A third sign of Jesus’s authority at an early stage of his ministry comes in the call of the first disciples. Soon after the account of Jesus’s temptations in Matthew, we hear of him calling Simon, Andrew, James and John by the Sea of Galilee. People have often remarked how striking it is that both of these sets of brothers immediately follow after he has called to them. This encounter, writes Dietrich Bonhoeffer, ‘is a testimony to the absolute, direct and unaccountable authority of Jesus’. There is no explanation of why they follow, and what made them do it, even without any words from Jesus apart from ‘follow me’. It seems that Jesus’s personality alone is, in advance of any verbal communication, enough to convey an authority that the disciples find it impossible to ignore. Authoritative teaching is not then just a matter of clever words well said, but also crucially of lives well lived. ‘For us to be listened to with obedient compliance’, comments one preacher of the early Church, ‘whatever the grandeur of the speaker’s utterances, his manner of life carries more weight’. The authority of any teacher is thus not only in the words they say, but what, in all sorts of ways, can be apprehended more deeply about their character, sometimes before they have even opened their mouth.
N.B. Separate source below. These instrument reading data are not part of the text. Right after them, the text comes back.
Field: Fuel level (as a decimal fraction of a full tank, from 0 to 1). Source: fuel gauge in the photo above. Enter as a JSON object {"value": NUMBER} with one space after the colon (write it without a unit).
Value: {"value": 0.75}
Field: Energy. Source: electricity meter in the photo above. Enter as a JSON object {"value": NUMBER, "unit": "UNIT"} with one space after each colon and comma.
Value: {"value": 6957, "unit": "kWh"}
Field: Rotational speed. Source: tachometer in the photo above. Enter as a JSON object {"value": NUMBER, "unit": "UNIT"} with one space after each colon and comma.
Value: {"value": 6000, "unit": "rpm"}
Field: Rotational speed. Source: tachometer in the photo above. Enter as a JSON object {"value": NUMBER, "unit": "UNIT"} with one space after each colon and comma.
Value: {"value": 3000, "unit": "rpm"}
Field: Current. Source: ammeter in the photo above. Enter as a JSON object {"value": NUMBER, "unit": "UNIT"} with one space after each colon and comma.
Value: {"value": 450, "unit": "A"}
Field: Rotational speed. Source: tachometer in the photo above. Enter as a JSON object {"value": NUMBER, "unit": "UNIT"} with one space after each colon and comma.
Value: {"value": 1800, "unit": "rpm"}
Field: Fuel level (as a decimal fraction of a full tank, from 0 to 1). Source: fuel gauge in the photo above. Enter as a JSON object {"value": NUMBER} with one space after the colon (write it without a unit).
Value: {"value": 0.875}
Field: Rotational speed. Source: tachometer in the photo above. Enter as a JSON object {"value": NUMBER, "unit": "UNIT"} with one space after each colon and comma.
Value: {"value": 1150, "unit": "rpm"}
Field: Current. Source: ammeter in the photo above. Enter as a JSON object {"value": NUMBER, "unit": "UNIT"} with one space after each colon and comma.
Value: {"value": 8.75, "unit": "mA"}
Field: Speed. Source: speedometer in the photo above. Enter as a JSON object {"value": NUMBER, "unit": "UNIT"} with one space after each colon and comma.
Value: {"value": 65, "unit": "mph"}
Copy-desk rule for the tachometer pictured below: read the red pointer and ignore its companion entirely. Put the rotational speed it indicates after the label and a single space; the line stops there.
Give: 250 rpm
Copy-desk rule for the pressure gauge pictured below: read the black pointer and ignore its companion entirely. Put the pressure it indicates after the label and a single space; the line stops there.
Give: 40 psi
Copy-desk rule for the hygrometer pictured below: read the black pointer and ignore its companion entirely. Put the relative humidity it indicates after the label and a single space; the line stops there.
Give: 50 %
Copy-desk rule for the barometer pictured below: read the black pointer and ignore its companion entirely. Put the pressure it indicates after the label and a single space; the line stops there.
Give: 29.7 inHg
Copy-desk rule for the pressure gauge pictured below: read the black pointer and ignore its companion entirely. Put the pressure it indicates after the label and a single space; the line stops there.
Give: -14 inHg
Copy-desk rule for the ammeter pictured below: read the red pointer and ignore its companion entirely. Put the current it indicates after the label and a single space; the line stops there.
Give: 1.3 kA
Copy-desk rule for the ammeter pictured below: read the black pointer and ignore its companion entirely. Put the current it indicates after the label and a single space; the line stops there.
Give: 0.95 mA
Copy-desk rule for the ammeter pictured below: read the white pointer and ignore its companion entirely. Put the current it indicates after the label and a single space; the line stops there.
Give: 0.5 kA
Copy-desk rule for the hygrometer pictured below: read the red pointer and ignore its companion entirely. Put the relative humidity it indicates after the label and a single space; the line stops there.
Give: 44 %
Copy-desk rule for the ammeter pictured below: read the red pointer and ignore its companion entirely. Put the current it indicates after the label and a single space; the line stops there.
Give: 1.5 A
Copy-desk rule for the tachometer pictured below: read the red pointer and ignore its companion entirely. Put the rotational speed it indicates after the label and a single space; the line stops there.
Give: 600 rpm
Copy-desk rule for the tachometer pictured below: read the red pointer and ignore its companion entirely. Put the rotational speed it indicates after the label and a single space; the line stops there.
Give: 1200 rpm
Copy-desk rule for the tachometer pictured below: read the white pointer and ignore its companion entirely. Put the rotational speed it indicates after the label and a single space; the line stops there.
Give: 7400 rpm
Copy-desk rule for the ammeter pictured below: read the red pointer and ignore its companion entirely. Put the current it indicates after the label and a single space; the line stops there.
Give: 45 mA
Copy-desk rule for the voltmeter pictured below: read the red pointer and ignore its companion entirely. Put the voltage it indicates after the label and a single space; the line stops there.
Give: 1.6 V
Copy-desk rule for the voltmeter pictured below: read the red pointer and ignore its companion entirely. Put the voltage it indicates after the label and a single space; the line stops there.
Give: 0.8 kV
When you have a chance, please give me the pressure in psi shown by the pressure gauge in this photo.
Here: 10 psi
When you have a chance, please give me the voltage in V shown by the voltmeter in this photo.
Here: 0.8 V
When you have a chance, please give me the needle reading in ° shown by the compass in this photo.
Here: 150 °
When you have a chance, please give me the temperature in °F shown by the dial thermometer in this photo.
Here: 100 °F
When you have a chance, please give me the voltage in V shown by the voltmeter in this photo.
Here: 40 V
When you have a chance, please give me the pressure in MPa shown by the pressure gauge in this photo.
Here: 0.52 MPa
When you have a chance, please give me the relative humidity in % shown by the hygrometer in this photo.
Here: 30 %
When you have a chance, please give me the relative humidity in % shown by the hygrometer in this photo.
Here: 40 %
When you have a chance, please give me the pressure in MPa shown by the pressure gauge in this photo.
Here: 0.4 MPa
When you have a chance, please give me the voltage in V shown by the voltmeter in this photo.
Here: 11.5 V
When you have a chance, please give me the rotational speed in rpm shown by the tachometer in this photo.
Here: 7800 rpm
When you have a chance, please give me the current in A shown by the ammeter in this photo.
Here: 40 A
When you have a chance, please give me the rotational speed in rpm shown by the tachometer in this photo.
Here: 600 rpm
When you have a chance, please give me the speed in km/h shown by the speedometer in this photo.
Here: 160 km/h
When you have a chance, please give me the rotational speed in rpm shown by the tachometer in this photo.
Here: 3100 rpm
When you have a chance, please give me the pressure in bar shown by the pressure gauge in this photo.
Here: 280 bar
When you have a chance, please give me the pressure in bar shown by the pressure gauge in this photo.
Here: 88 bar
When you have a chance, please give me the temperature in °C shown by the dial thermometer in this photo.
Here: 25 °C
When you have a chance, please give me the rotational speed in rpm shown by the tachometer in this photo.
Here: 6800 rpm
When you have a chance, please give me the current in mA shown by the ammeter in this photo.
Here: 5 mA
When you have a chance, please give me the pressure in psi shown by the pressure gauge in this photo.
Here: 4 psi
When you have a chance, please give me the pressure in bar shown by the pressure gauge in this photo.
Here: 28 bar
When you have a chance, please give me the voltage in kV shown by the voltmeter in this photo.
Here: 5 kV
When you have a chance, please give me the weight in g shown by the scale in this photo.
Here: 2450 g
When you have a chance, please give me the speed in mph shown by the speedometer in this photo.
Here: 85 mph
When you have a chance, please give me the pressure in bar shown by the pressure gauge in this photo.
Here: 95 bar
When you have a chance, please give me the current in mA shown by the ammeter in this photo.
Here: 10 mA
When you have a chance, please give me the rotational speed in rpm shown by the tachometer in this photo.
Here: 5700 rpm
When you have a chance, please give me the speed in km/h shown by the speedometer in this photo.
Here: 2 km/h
Fourthly, and finally, the Healing in Capernaum in today’s gospel shows us that authority comes from power well-used. As Fr Andrew reminded us last week, Jesus’s miracles, far from being arbitrary and freakish magic tricks, actually restore the creation to the fullness of what it was intended to be as well as, of course, doing the related task of pointing to the coming Kingdom of God. And so it is in today’s gospel, ‘What is this? A new teaching – with authority (they remark) He commands even the unclean spirits’. Jesus’s teaching is seen to be authoritative because of his ability to command evil spirits. One often hears that the people with whom Jesus was most at odds were the religious professionals of his day. But, although there clearly were tensions with them, that emphasis surely misses the force of gospels like today’s. The real battle of Jesus’s ministry, Tom Wright comments, ‘was not a round of fierce debates with the keepers of orthodoxy, but head-on war with Satan’. The most serious battle is against the forces of evil, the forces that overcome people, destroy them and make them mad. It is Jesus’s success in combating these forces, in the use of his power to raise up, to restore and to heal those who have been wounded by them, that gives him authority and compels his hearers listen to his words.

Jesus’s authority is, of course, different to that of a merely human teacher. Jesus teaches with authority because he is rooted in contemplation, but his contemplation, unlike ours, is the face to face vision of the only Son who is close to the Father’s heart. Jesus’s words carry both engaging freshness, and also appeal to the scriptural tradition, but of course they are authoritative, because the one who utters them is himself the Father’s eternal Word. Jesus’s teaching demands attention, because, as with the call of the disciples, before he even opens his mouth, his presence and persona command attention, but then you could say, he would, because he is the Christ, the son of the living God. Jesus’s authoritative teaching is recognised because of his wise use of power to raise up, restore and heal; but he can do those things precisely because he is the one through whom all things came to be. Is it possible that even if we tried to follow the blueprint, we could be anything like so successful? Well, yes it is because Christians are not just friends of Jesus, or imitators of him, but members of his body the Church. And this means that if we stay close to him, our own efforts, poor though they always are; fraught with enormous amounts of difficulty and ambiguity though they always will be; will be caught up into him, so that we too will teach with an authority that will come not from ourselves alone, but from ourselves rooted and grounded in him.